(Beginning of Excerpted records)

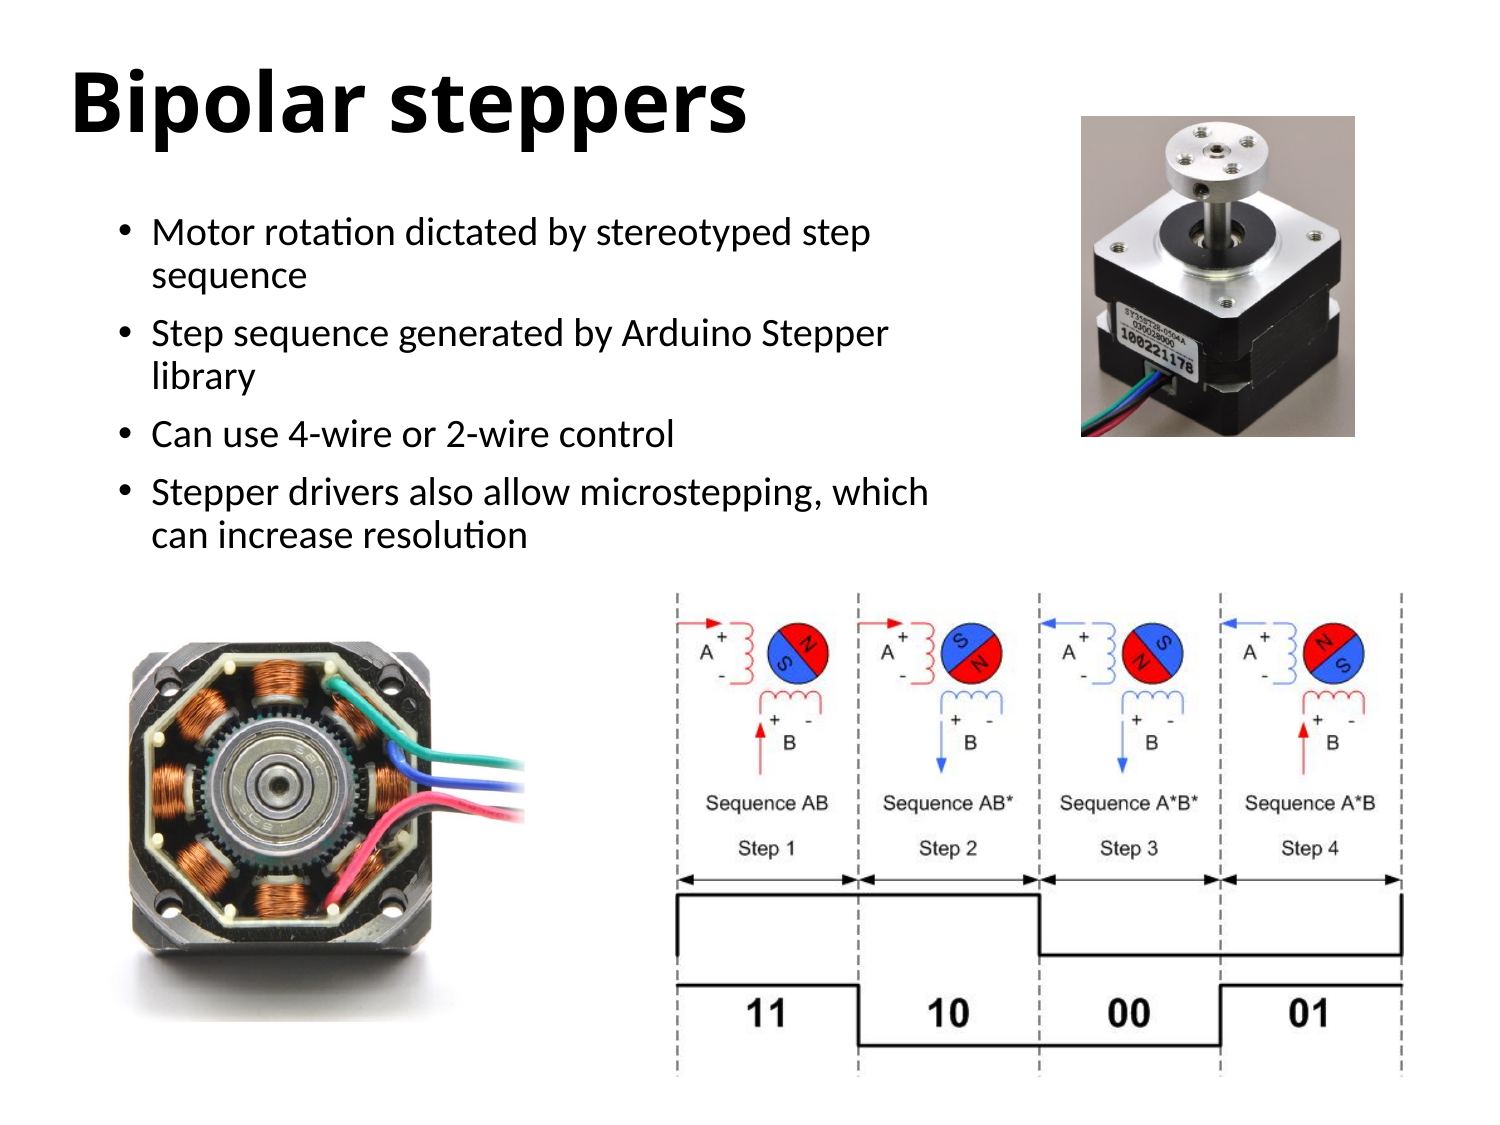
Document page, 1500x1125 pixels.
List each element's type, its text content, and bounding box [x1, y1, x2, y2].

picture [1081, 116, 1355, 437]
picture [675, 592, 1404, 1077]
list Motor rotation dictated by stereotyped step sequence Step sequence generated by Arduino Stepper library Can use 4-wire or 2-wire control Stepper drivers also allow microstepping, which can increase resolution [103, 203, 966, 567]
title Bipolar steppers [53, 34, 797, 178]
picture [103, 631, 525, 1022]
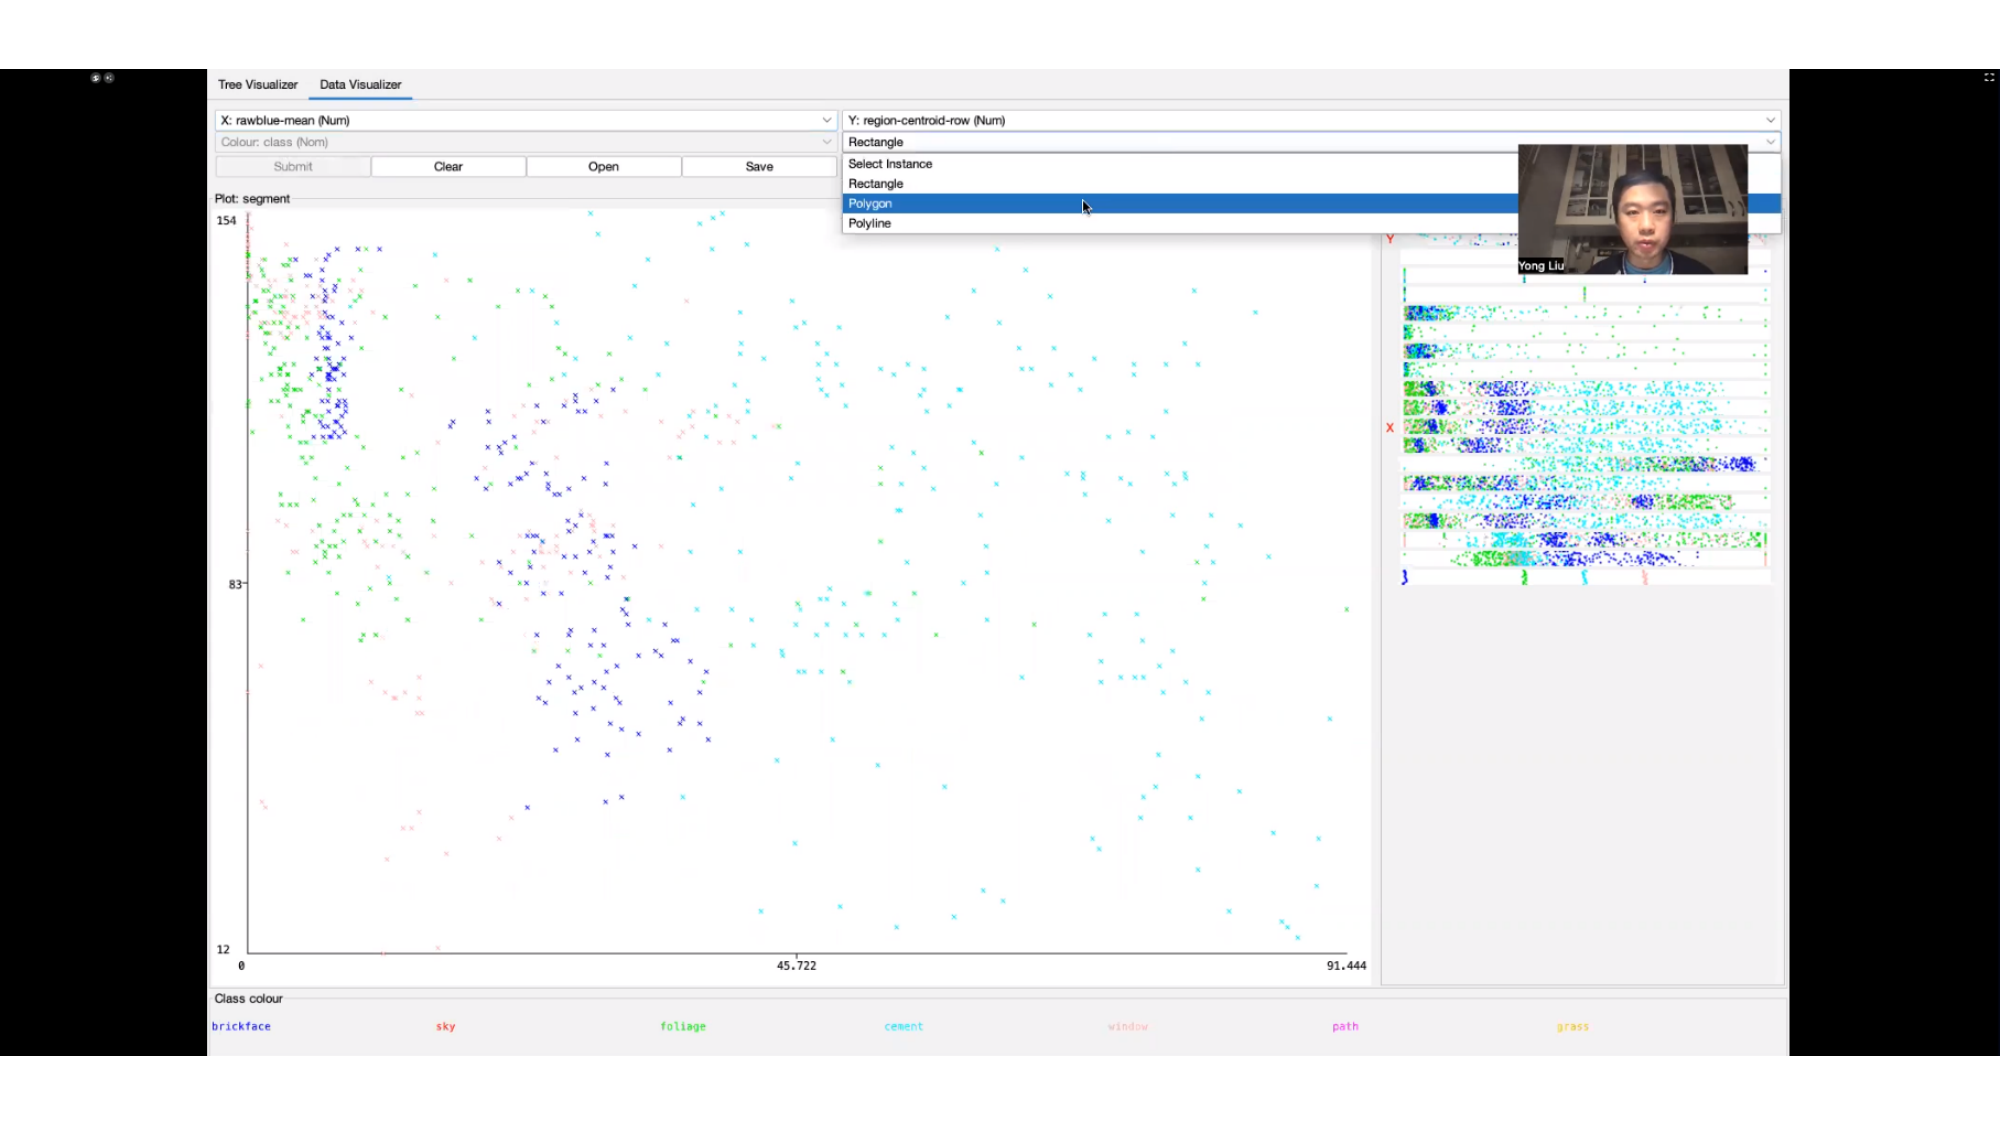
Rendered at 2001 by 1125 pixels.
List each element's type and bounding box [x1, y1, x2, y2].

(End of Excerpted records)
(Beginning of Excerpted records)

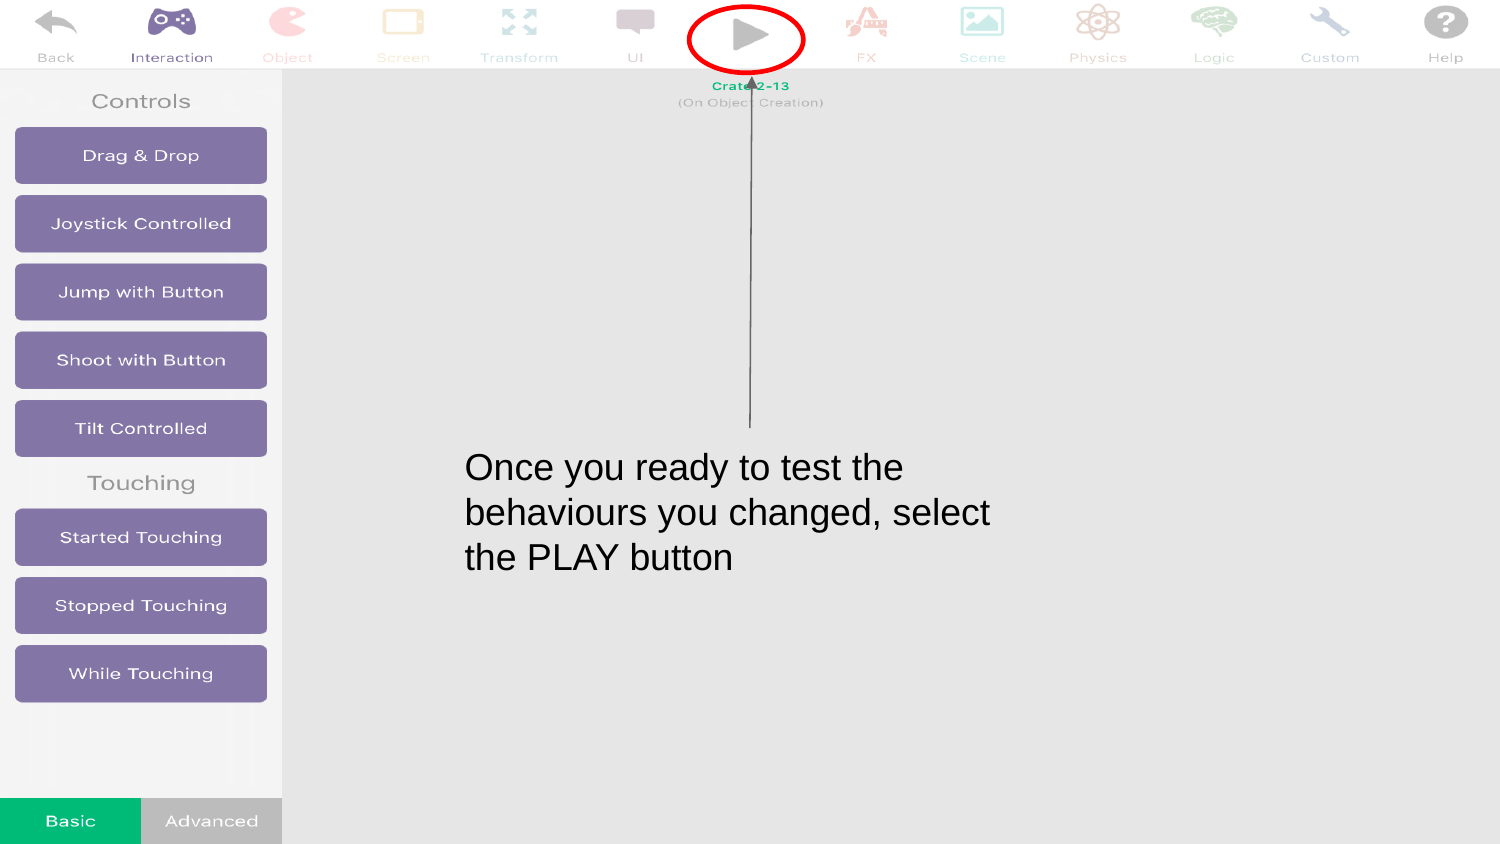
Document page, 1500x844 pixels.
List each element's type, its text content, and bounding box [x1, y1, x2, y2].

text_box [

(End of Excerpted records)
(Beginning of Excerpted records)

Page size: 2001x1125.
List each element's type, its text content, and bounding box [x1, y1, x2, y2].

(End of Excerpted records)

Problem statement: Your answer should be the lines above from the one containing "Rendered at 2001 by 1125 pixels." through the one containing "List each element's type and", copied exactly and with both ends kept.

Response:
Rendered at 2001 by 1125 pixels.
List each element's type and bounding box [x1, y1, x2, y2].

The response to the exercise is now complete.